PROVIDED DATA>
*****

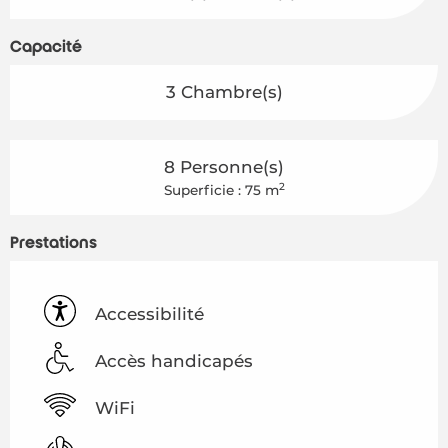
Capacité
3 Chambre(s)
8 Personne(s)
2
Superficie : 75 m
Prestations
Accessibilité
Accès handicapés
WiFi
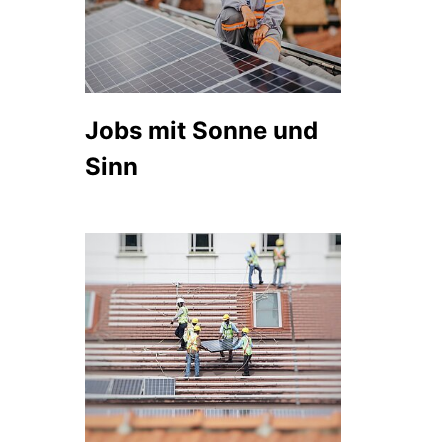
Jobs mit Sonne und
Sinn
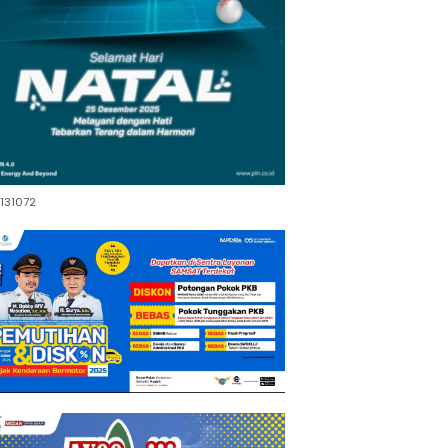
131072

*****

THE PROBLEM> Set down every record exactly, without the pictures.

TASK ANSWER>
Capacité
3 Chambre(s)
8 Personne(s)
2
Superficie : 75 m
Prestations
Accessibilité
Accès handicapés
WiFi
Jobs mit Sonne und
Sinn
131072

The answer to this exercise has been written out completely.